ワンの被っているピンクと黒が混同したキャップのつばがベリーズの額に当たる。

ベリーズは至近距離で睨みつけられ、流石に自分の犯した過ちを思い出したのか顔を青ざめるとワンから顔を背けた。

「まっまさか、忘れる訳ないじゃないですか。三度もワンさんの背中にはお世話になりましたから。その節は僕の不注意で本当に申し訳ありませんでした。

あの、それと一応誤解のないように言っておきますが僕はワンさんに愛の告白をしたつもりは…」


ベリーズが最後まで言い切る前にワンがベリーズの顔を無理矢理自分の方に向かせ黙らせる。

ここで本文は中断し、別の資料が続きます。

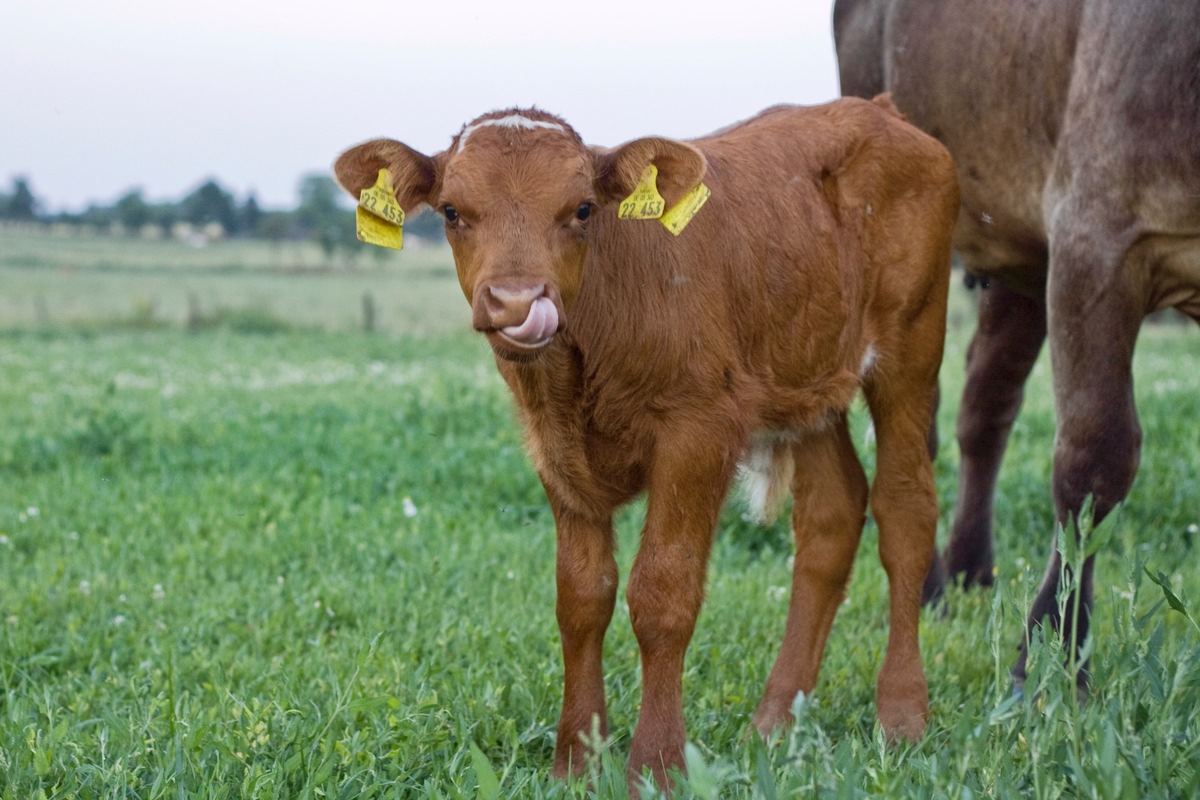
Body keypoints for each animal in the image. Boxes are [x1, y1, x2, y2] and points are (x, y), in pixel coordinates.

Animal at [336, 98, 955, 786]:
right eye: (450, 211)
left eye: (583, 209)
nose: (517, 300)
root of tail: (874, 110)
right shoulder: (554, 448)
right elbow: (581, 596)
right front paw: (577, 760)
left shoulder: (698, 432)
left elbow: (663, 594)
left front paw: (656, 766)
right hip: (810, 383)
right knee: (831, 517)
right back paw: (774, 723)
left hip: (911, 348)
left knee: (906, 508)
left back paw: (901, 714)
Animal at [835, 0, 1200, 690]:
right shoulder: (1097, 235)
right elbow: (1096, 457)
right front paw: (1053, 655)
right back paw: (928, 589)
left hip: (1020, 254)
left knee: (986, 403)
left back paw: (972, 569)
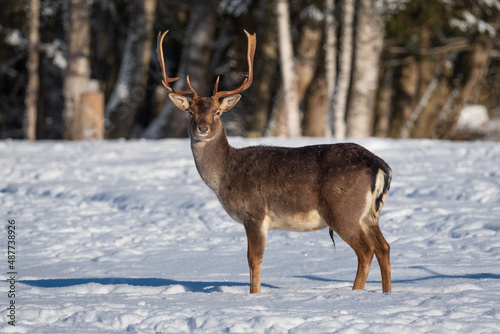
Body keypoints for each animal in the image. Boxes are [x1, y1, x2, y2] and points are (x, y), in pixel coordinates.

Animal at [158, 30, 392, 294]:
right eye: (191, 112)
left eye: (217, 112)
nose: (203, 128)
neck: (226, 174)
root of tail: (380, 167)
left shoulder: (255, 213)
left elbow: (254, 259)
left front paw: (255, 295)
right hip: (369, 215)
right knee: (384, 248)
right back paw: (386, 293)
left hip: (343, 211)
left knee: (366, 250)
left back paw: (356, 293)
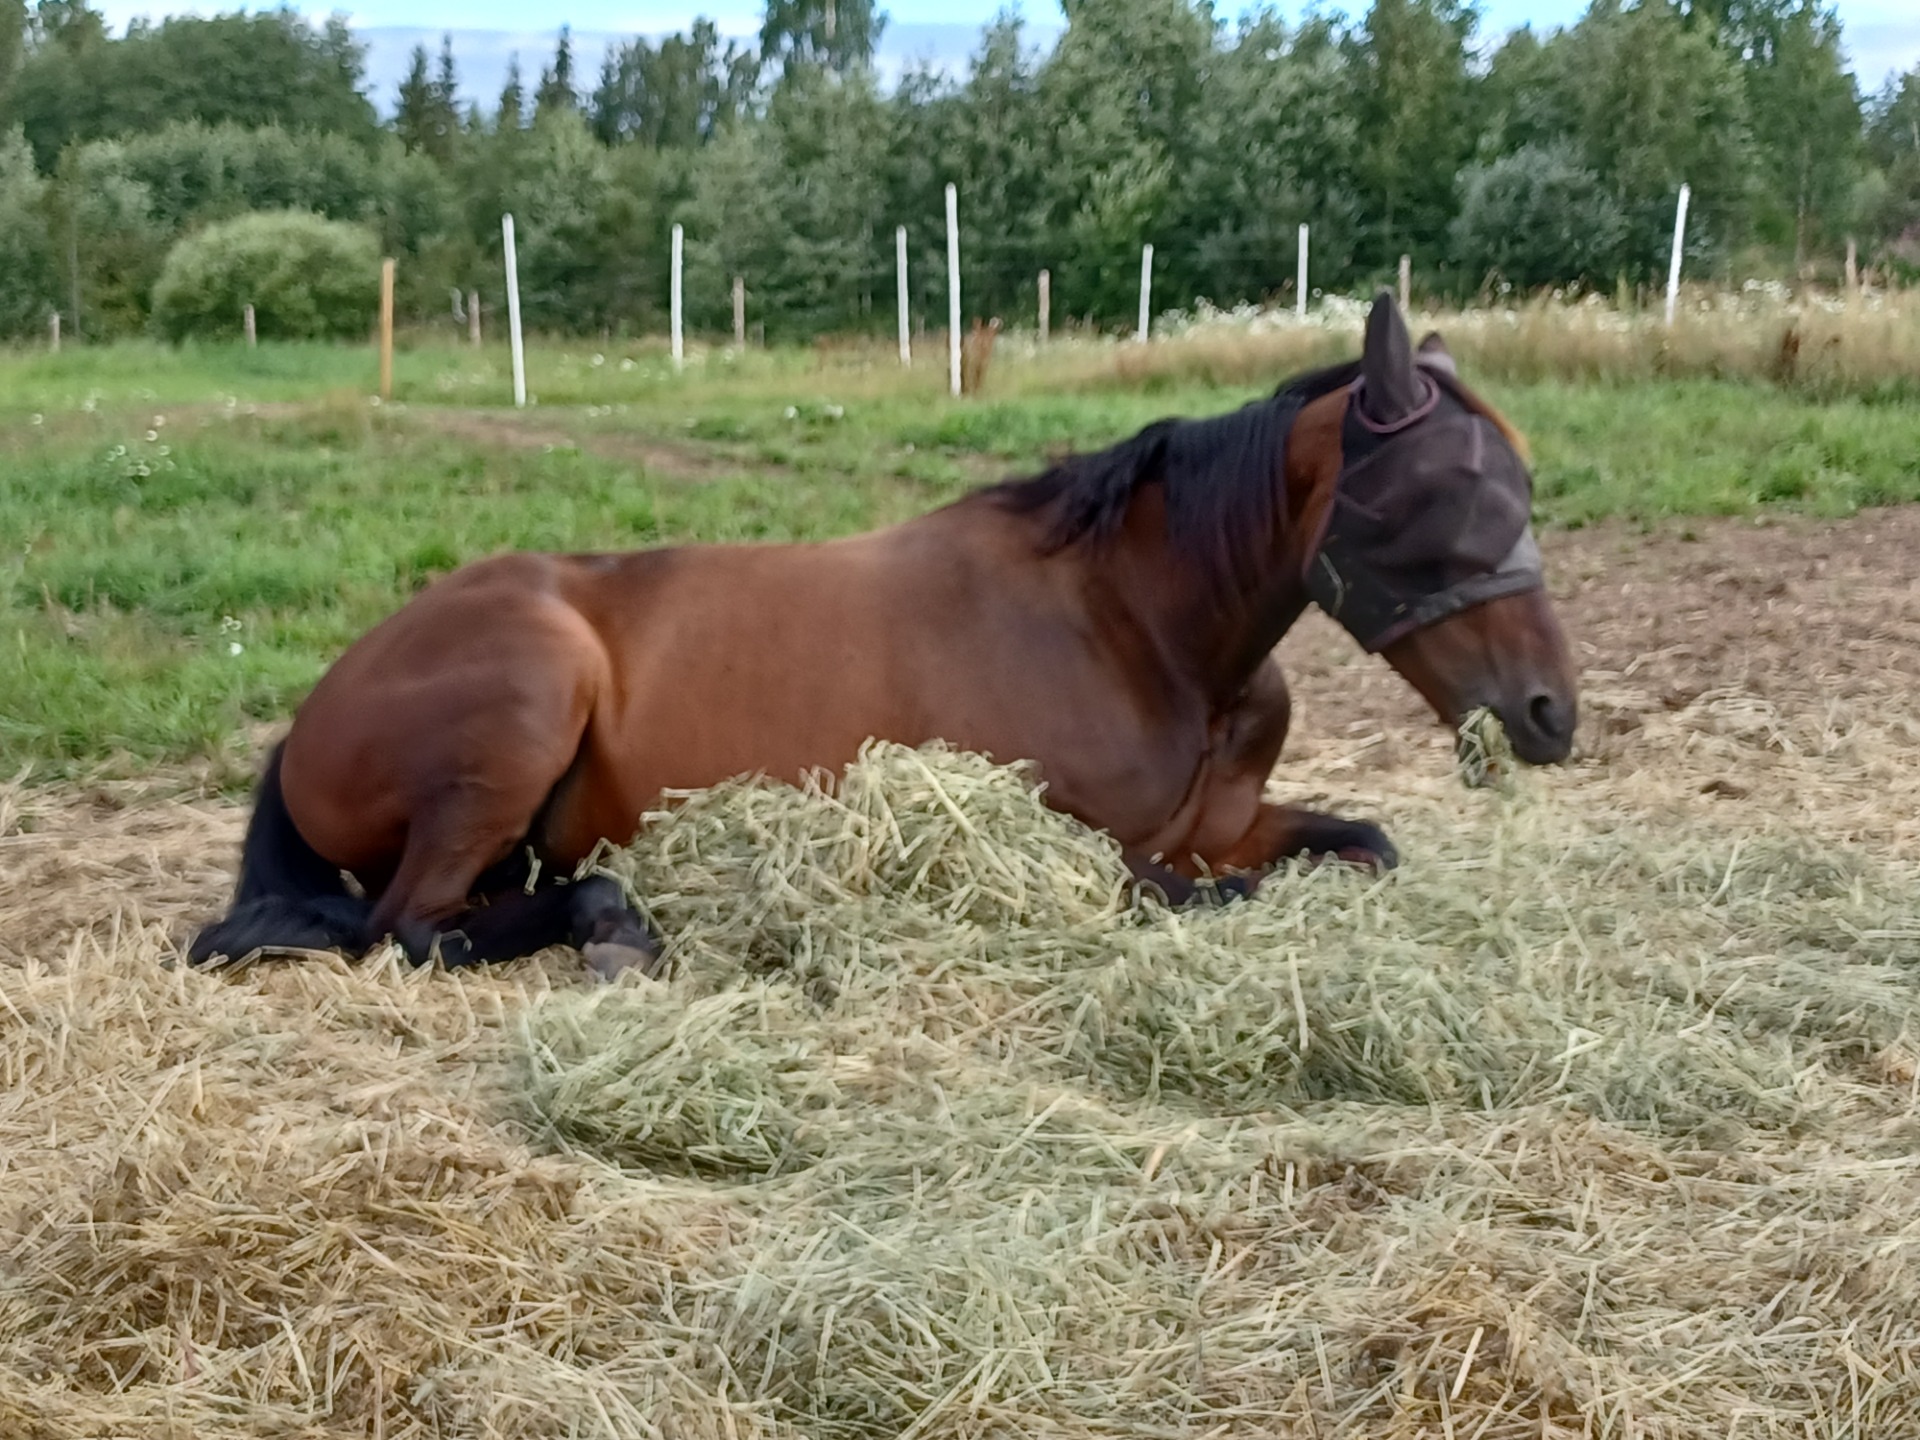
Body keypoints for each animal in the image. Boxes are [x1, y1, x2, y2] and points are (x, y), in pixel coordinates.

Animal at [189, 291, 1577, 977]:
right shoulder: (1086, 848)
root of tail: (309, 720)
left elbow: (1365, 845)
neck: (1134, 630)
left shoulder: (1229, 825)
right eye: (1445, 496)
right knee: (408, 928)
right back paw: (614, 924)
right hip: (527, 703)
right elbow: (1195, 895)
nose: (1549, 715)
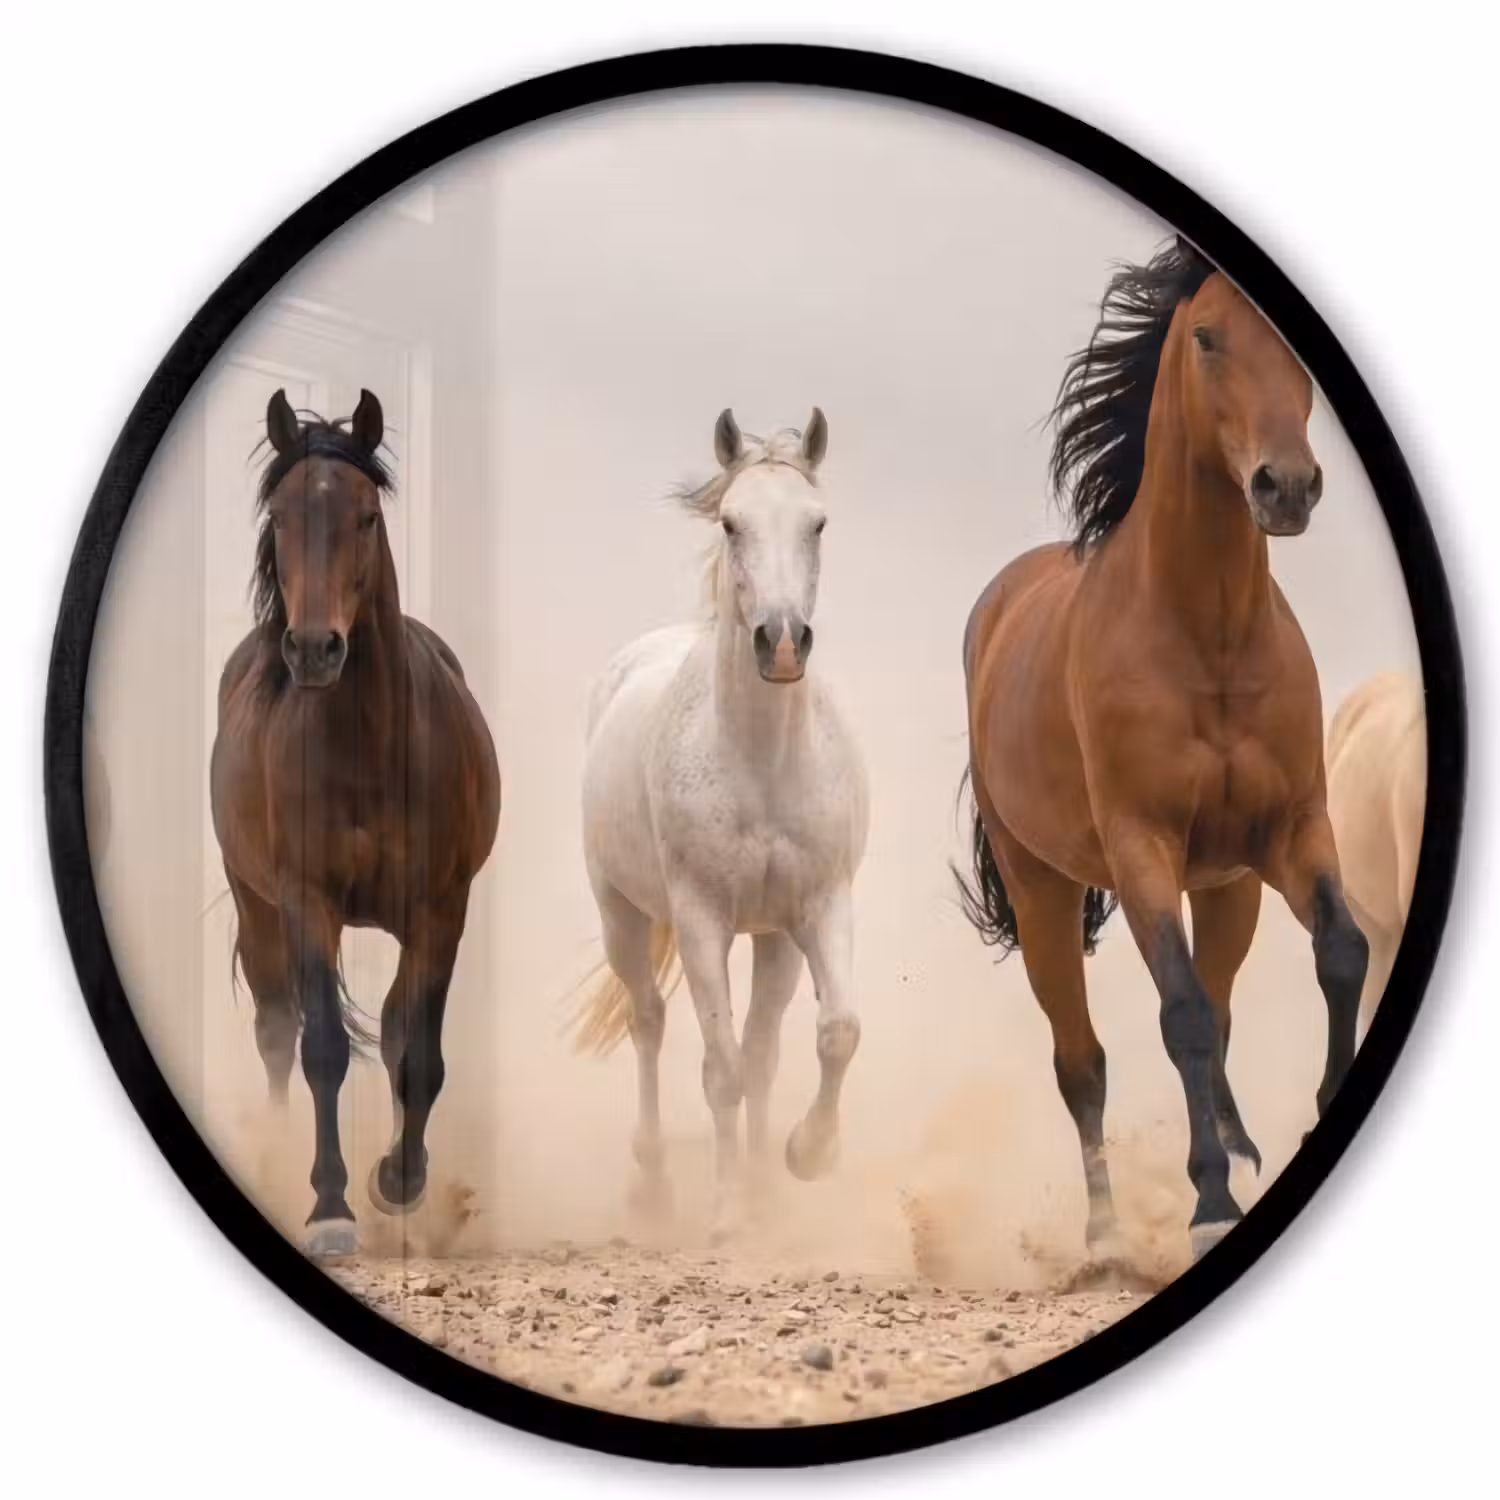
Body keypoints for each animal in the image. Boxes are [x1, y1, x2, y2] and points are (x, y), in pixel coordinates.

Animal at [210, 388, 500, 1256]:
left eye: (367, 516)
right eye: (279, 515)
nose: (313, 649)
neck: (372, 747)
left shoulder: (441, 911)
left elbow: (419, 1053)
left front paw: (399, 1181)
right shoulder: (307, 904)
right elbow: (324, 1051)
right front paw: (330, 1206)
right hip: (257, 908)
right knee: (278, 1031)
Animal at [571, 409, 868, 1238]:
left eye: (818, 522)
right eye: (733, 523)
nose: (783, 642)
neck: (761, 761)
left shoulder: (815, 909)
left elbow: (833, 1034)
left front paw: (803, 1159)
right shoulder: (702, 919)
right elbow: (723, 1067)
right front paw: (730, 1212)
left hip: (769, 940)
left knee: (763, 1048)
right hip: (622, 915)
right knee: (648, 1021)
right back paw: (653, 1188)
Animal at [958, 238, 1369, 1262]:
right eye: (1209, 338)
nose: (1286, 488)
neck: (1208, 637)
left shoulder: (1290, 831)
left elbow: (1340, 953)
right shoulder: (1140, 846)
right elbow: (1176, 1013)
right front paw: (1208, 1202)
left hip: (1226, 888)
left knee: (1219, 1009)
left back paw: (1243, 1146)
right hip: (1044, 890)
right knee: (1082, 1061)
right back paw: (1107, 1236)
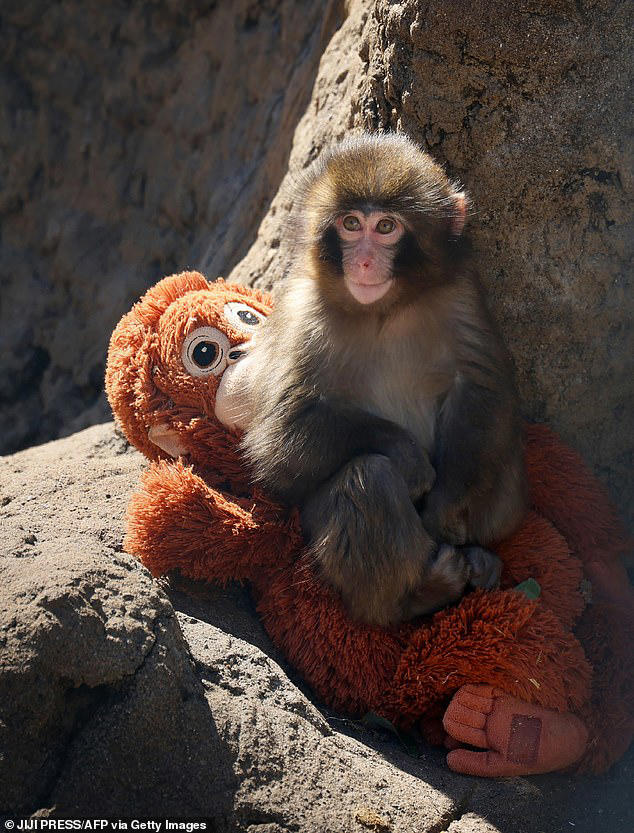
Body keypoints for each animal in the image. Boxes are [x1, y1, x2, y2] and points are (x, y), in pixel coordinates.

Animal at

「そうか、じゃぁやっぱりあれは俺に喧嘩を売ってたんだな?クソチビの分際で、この俺に」

「いえっ違いますよ!!決して喧嘩を売るつもりは…それに出来れば僕はふわふわで可愛い女の子の方が…」

「あ゛ー?何だって?聞こえねぇなぁ…?」

「すみません、あなたの事を愛してます。全ては愛故なんです。なのでどうか許してください」

粘りを見せていたベリーズだったが、ついにワンの威圧感に屈し、開き直った笑顔を浮かべてそう即答した。